Sara and Amanda could never have done something like that before the deep brain stimulation.
They are among the estimated 3.3 million adults in the U.S. who have OCD. Like in their case, the mental disease appears in early childhood.
When Sara and Amanda were little girls, the OCD presented itself first as hypochondriasis and scrupulousity.
"Hypochondriasis has to do with medical fears," Sara said. "We would think we were poisoned. We would pick through our food to make sure it was OK."
"Scrupulousity is religious OCD, a constant fear of going to hell," Amanda said.
The twins battled those conditions but still managed to get good grades in school. When they hit puberty and started high school, things went downhill fast.
They became disgusted by their bodies and the bodies of everyone around them. Thoughts of contamination would take over their thoughts.

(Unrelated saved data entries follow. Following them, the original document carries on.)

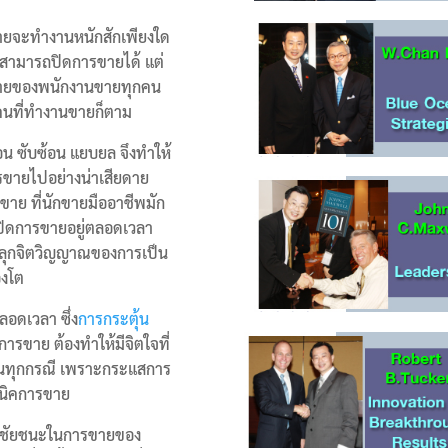
นขายจะทำงานหนักสักเพียงใด
่สามารถปิดการขายได้ แต่
งง่ายของพนักงานขายทุกคน
คนที่ทำงานขายก็ตาม
่อน ซับซ้อน แยบยล จึงทำให้
ายไปอย่างน่าเสียดาย
รขาย ที่นักขายมืออาชีพมัก
ารปิดการขายอยู่ตลอดเวลา
ปลุกจิตวิญญาณของการเป็น
องโต
ลอดเวลา ซึ่ง
การกระตุ้น
การขาย ต้องทำให้มีจิตใจที่
ยในทุกกรณี เพราะกระแสการ
ทคนิคการขาย
้รับชัยชนะในการขายของ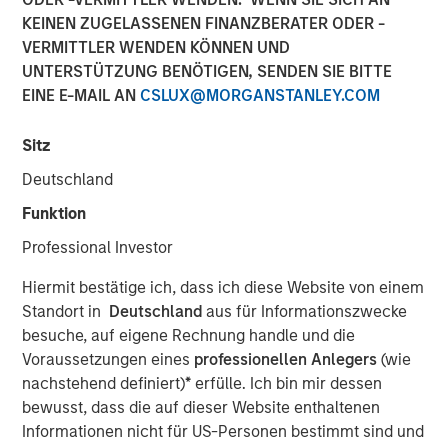
were disclosed.
KEINEN ZUGELASSENEN FINANZBERATER ODER -
VERMITTLER WENDEN KÖNNEN UND
24 APRIL 2019
UNTERSTÜTZUNG BENÖTIGEN, SENDEN SIE BITTE
EINE E-MAIL AN
CSLUX@MORGANSTANLEY.COM
Sitz
Deutschland
MIDLAND, TX — April 24, 2019
Funktion
XRI Holdings, LLC (“XRI” or the “Company”), a leading
Professional Investor
water midstream company with owned infrastructure
throughout the Permian Basin, announced today that it
Hiermit bestätige ich, dass ich diese Website von einem
has acquired the water treatment and recycling division
Standort in
Deutschland
aus für Informationszwecke
of Fountain Quail Energy Services, LLC (“Fountain Quail
besuche, auf eigene Rechnung handle und die
Water Treatment”). The consideration for the transaction
Voraussetzungen eines
professionellen Anlegers
(wie
consisted of cash and equity, but specific terms of the
nachstehend definiert)
*
erfülle. Ich bin mir dessen
deal were not disclosed. Fountain Quail Water Treatment
bewusst, dass die auf dieser Website enthaltenen
is a leading produced water treatment, recycle, and reuse
Informationen nicht für US-Personen bestimmt sind und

"I can look back at my childhood, and I actually wore swimsuits, shorts, used public bathrooms," Sara said. "All that is gone, dead."
Despite their absences during high school, Sara and Amanda got good enough grades that they graduated from high school. They tried to take community college classes, but the anxiety was too much to bear.
"There is a correlation between OCD and intelligence," Dr. VanSickle said. "These women are actually of higher intelligence which kind of makes their disability worse. They know they don't want this, and they can't get rid of it."
Dr. VanSickle says he currently has a handful of OCD patients who are currently going through the FDA ordered protocol while he is working with their insurance carriers.
"I hope that Amanda and Sara have set a precedent," Worland said. "I hope that Dr. VanSickle has set a percent to say 'Yes, this helps. This works.'"
The strides they have made are profound. Showers are down to a half hour. They only use rubbing alcohol to clean surfaces in their bathroom. They can shake hands with people.
"We are currently surviving and striving for thriving," Amanda said.
"I've heard laughter from them which I haven't heard for years," Worland said. "Even though they do have a debilitating depression at times, I've seen joy."
The twins don't look a year, five years, 10 years down the road. They are taking one day at a time, confronting their anxieties head on.
"We're trying to feel like useful members of society," Sara said. "I want to be someone who could ever have a job, have their own home, friends, a social life."